> [SUPPLIED PASSAGE]:

▼

Texas incident fuels concern about lone-wolf terror attacks
NEW YORK (AP) — The attempted attack on a provocative cartoon contest in Texas appears to reflect a scenario that has long troubled national security officials: a do-it-yourself terror plot, inspired by the Islamic State extremist group and facilitated through the ease of social media.
Trying to gauge which individuals in the United States pose such threats — and how vigorously they should be monitored — is a daunting challenge for counterterrorism agencies. Some experts caution that a limited number of small-scale attacks are likely to continue.
Michael McCaul, chairman of the House Homeland Security Committee, said federal authorities are aware of “thousands” of potential extremists living in the U.S., only a small portion of whom are under active surveillance.
Concerns have been intensifying since the rise of Islamic State group and were heightened this week after two gunmen were shot dead while trying to attack the event in Garland, Texas, that featured cartoon images of the Prophet Muhammad. One of the men, 31-year-old Elton Simpson of Phoenix, was arrested in 2010 after being the focus of a four-year terror investigation; investigators are trying to determine the extent of any terror-related ties involving him or his accomplice, Nadir Soofi.
At the White House, Press Secretary Josh Earnest said Wednesday that intelligence officials would be investigating Islamic State’s claim of responsibility for the incident.
“This is consistent with what has previously been described as a lone-wolf attack,” Earnest said. “Essentially you have two individuals that don’t appear to be part of a broader conspiracy, and identifying those individuals and keeping tabs on them is difficult work.”
Terrorism experts say the spread of social media, and savvy use of it by extremist groups, has facilitated a new wave of relatively small-scale plots that are potentially easy to carry out and harder for law enforcement to anticipate.
While plots orchestrated by al-Qaida have historically involved grand plans designed to yield mass carnage — airline bombings, for instance, or attacks on transportation systems — the Islamic State group has endorsed less ambitious efforts that its leaders say can have the same terrorizing effect on Western society.
“If you can get your hands on a weapon, how is the state security apparatus supposed to find you?” said Will McCants, a fellow for the Center for Middle East Policy at the Brookings Institution in Washington. “It’s attractive because it gets just as much attention as a small- to mid-size bomb.”

▲

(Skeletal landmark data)
▼

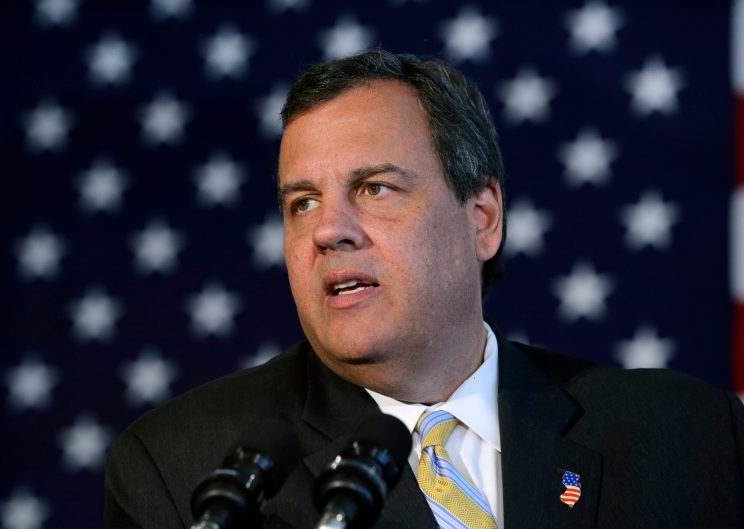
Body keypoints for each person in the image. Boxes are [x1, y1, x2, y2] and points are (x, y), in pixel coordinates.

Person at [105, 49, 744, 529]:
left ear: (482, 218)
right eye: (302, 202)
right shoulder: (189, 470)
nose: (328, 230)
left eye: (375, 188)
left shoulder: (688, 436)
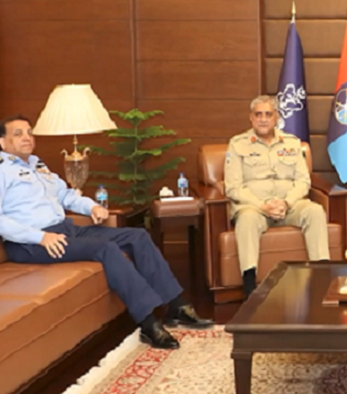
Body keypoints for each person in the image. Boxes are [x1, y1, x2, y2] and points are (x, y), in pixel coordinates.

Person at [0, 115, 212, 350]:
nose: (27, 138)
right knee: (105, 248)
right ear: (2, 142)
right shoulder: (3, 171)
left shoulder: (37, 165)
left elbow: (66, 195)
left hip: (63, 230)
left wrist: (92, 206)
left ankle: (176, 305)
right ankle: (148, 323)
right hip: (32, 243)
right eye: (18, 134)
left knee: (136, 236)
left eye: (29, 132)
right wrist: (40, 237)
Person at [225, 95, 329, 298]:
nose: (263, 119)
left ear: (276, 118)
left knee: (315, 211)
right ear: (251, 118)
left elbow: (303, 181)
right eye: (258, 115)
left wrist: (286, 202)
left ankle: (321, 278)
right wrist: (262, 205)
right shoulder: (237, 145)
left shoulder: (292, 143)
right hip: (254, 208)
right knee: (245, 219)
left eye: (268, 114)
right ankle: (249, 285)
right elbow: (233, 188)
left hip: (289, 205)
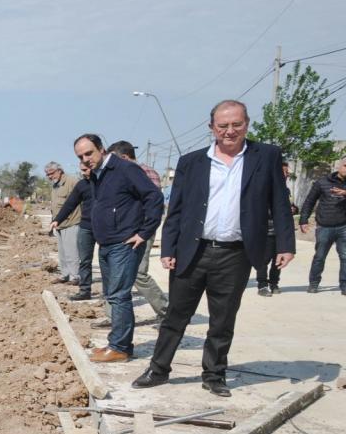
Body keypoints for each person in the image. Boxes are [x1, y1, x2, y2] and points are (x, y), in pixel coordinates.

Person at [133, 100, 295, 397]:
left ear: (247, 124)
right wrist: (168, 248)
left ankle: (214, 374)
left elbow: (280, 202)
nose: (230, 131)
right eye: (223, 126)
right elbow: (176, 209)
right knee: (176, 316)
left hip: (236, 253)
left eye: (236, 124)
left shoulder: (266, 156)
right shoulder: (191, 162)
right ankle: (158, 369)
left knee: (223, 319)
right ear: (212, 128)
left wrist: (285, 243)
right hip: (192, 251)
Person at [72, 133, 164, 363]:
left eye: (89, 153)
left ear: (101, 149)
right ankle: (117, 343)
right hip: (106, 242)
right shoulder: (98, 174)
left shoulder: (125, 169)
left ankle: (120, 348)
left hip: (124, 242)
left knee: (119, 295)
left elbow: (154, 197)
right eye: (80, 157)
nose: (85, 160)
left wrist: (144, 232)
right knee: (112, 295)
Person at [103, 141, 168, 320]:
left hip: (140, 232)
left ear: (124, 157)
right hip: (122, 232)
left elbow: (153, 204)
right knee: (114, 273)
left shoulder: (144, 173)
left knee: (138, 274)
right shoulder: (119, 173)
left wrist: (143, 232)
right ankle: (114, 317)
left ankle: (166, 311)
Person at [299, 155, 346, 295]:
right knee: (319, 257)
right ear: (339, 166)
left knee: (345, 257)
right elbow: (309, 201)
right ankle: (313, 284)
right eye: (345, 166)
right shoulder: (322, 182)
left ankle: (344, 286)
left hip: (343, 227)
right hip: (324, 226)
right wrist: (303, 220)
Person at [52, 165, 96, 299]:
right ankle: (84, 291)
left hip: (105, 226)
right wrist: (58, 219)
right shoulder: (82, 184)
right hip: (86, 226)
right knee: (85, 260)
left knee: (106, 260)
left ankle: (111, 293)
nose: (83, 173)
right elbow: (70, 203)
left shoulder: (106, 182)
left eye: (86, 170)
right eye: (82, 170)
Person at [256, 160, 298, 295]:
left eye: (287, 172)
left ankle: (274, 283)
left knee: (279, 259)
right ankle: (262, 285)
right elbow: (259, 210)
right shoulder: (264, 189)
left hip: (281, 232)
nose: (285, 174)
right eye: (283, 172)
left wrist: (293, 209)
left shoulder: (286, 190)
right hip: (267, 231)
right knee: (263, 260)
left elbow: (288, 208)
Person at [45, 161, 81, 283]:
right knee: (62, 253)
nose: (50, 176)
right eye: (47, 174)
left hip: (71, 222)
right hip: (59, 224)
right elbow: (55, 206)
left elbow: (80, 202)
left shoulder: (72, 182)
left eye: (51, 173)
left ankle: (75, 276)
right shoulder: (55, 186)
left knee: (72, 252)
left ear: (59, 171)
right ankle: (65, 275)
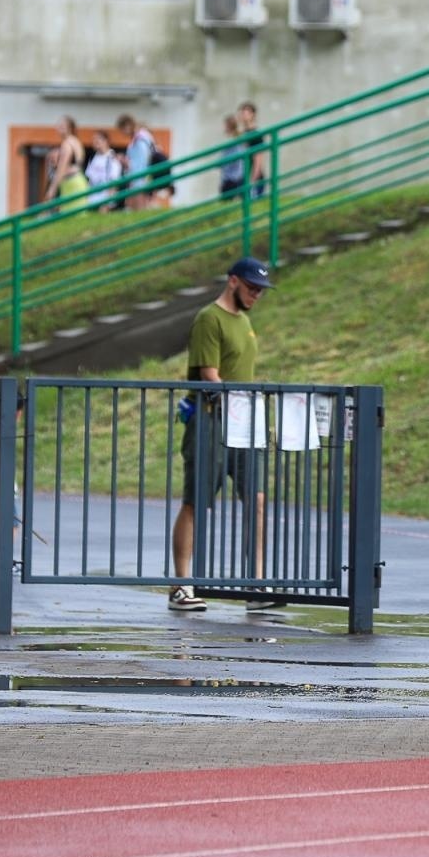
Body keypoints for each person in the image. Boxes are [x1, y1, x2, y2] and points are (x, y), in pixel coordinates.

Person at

▲
▼

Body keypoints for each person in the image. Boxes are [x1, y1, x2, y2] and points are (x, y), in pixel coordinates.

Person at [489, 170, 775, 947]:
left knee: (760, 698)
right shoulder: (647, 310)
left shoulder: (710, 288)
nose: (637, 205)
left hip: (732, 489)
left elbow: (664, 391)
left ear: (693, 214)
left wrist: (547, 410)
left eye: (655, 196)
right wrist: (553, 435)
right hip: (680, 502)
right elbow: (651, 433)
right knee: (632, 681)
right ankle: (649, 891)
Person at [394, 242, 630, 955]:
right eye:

▲
▼

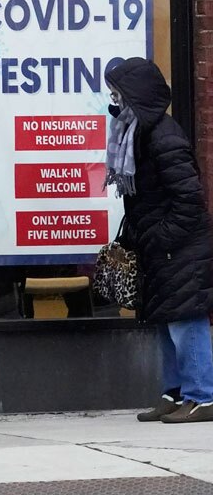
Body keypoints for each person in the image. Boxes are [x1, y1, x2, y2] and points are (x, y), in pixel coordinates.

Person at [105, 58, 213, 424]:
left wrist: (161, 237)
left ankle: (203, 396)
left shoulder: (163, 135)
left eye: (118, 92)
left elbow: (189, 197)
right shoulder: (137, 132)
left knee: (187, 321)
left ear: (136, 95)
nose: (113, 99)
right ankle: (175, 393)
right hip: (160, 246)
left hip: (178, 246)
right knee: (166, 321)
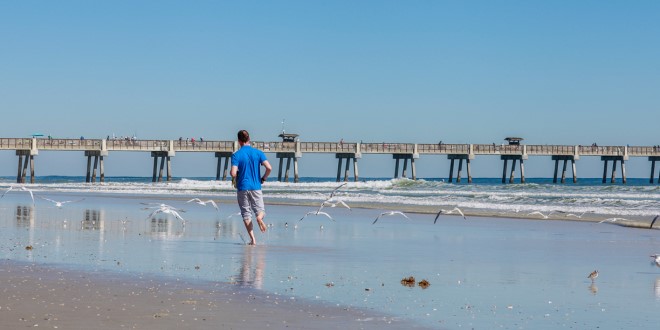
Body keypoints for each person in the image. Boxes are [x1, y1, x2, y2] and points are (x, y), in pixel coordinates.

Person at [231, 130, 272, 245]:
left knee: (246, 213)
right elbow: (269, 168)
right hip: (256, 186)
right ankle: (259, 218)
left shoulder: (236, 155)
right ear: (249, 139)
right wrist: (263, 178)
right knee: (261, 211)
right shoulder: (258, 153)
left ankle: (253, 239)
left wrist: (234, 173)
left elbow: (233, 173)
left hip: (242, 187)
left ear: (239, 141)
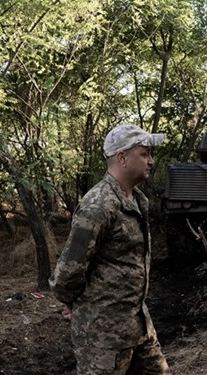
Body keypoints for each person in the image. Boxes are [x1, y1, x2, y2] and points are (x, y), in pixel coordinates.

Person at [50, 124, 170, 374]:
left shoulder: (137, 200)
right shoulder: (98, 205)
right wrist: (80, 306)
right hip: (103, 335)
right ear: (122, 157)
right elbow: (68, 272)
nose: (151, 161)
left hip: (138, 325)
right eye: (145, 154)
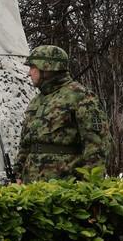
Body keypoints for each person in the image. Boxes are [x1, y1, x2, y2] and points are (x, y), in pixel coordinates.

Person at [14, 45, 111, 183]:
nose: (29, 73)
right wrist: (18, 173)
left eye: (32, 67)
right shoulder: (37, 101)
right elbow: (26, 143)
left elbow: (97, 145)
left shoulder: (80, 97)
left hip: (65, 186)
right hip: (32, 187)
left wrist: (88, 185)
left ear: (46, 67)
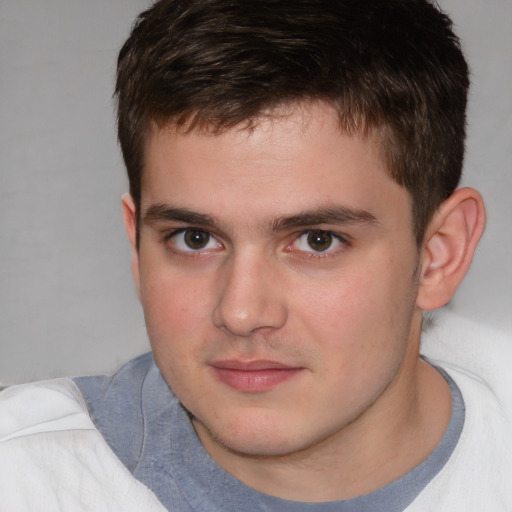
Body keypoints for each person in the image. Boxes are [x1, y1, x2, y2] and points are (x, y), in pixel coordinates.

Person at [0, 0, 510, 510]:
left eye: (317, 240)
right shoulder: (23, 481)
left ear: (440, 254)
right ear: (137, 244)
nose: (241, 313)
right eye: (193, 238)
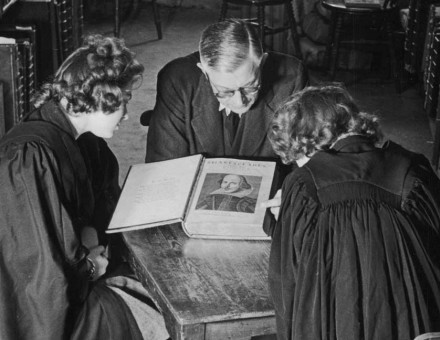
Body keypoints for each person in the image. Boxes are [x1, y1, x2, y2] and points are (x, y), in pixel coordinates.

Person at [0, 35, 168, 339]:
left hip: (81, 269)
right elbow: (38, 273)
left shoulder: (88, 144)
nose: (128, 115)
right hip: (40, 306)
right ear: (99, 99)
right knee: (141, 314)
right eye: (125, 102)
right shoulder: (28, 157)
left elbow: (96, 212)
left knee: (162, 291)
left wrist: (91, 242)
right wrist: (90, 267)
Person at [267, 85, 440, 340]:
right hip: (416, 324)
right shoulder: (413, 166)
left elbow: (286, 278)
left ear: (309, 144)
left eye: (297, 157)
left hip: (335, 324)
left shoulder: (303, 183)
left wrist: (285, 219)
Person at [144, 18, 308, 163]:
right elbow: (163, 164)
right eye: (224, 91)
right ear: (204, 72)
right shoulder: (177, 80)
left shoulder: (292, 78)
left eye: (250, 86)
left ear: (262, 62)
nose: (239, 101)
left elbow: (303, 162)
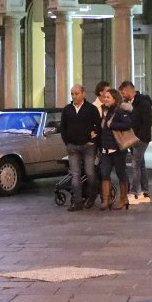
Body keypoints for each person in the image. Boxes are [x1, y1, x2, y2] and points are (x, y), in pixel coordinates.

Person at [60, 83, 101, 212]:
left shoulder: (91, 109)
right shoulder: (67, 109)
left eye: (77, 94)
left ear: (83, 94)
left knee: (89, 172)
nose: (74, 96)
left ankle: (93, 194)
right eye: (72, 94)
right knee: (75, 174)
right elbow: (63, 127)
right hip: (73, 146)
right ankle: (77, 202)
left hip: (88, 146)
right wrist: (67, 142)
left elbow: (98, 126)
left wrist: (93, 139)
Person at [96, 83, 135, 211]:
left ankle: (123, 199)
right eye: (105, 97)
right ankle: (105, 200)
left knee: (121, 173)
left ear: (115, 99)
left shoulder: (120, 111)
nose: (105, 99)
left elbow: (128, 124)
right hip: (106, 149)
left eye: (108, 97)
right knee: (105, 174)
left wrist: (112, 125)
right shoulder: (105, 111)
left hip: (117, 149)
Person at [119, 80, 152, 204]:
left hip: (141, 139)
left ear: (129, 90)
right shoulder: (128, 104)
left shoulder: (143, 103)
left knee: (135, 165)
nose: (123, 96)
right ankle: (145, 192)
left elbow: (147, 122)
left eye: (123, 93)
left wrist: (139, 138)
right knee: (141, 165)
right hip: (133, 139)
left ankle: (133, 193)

▲

> [YOUR INSTRUCTIONS]:
In the article about lone-wolf terror attacks, where was the cartoon contest that the two gunmen tried to attack? You won't need the rows for this.

> [WRITTEN SOLUTION]:
Garland, Texas